Europe must help Italy cope with migrant influx says Alfano

'Most are asylum seekers who don't want to stay in Italy'

(ANSA) - Rome, April 9 - Interior Minister Angelino Alfano in an interview Wednesday said most migrants now disembarking on Italy's shores are political asylum seekers, and Europe must give Italy a hand in processing and relocating them.
    ''Hundreds of thousands are in Libya waiting to get on a boat'', Alfano told Sole 24 Ore financial paper's Radio24.
    ''It is of the essence that the international community set up refugee camps as well as bilateral control over coasts and departures''.
    The minister's comments followed on news that Italian authorities rescued some 4,000 migrants off several unseaworthy boats in the past 48 hours. Every year, tens of thousands of migrants arrive in Italy, which is the first landfall for those trying to reach Europe by boat from North Africa.
    Many die while attempting the hazardous crossing in rickety, overcrowded vessels after being charged exorbitant prices by human traffickers.

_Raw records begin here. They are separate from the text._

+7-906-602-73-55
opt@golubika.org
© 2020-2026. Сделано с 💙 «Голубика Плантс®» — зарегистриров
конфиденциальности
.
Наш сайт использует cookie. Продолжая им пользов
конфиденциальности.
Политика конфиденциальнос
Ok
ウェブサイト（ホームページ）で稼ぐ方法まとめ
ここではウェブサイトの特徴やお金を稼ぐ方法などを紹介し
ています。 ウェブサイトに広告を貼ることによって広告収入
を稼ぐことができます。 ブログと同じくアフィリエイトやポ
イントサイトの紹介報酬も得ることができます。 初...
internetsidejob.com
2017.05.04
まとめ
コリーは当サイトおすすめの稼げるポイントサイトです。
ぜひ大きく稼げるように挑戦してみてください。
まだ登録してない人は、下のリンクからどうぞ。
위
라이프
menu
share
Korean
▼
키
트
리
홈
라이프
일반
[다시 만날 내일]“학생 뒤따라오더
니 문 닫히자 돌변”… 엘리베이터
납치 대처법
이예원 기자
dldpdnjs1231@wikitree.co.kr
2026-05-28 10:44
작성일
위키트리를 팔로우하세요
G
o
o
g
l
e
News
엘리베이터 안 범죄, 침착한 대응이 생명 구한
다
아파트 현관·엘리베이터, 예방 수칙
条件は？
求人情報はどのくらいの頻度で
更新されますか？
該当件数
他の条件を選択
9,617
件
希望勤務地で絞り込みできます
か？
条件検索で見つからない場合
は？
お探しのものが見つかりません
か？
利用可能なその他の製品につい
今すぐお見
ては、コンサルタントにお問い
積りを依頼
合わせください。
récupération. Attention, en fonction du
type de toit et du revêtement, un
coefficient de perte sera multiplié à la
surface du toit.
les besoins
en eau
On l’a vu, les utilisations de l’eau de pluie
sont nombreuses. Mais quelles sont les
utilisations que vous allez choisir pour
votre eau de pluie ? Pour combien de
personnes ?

    After some 400 people drowned in two migrant-boat disasters in October 2013, Italy set up a surveillance and rescue operation called Mare Nostrum to prevent further deaths at sea. ''We are rescuing thousands of migrants with our ships'', Alfano continued. ''We must speed up procedures to expel those who have no right to stay, and to receive those who have a right to asylum''.
    Some 15,000 migrants have landed on Italy's coasts since the beginning of the year, Alfano said.
    ''Most asylum seekers don't even want to stay in Italy.
    Other countries must take these people in, because that's where they wanted to go in the first place'', the minister explained.
    ''Europe must understand that we can't take them all in.
    And the EU needs to boost our border defense system'', said Alfano.
    He went on to blast critics in the anti-immigration Northern League, which sponsored a law making illegal immigration a crime that was recently repealed.
    ''I would remind them that the migrant influx peaked in 2011, just after illegal immigration was criminalized'', the minister said.
    Also on Wednesday, the chairman of the Senate human rights commission refuted the minister's claims that Italy is under attack by a wave of migrants.
    ''This is not an invasion. We've known for a long time that this was going to happen'', said Senator Luigi Manconi. ''We should take a serious look at ourselves and at the reasons why we failed to take the necessary steps to receive people we can easily take care of, without involving other European countries''.
    ''Italy must do its part, and on this matter our conscience is not as clear as it should be'', he added.
    The country must put its own house in order, both in terms of domestic policy and of international treaties it has signed on to but doesn't always respect, the Senator pointed out.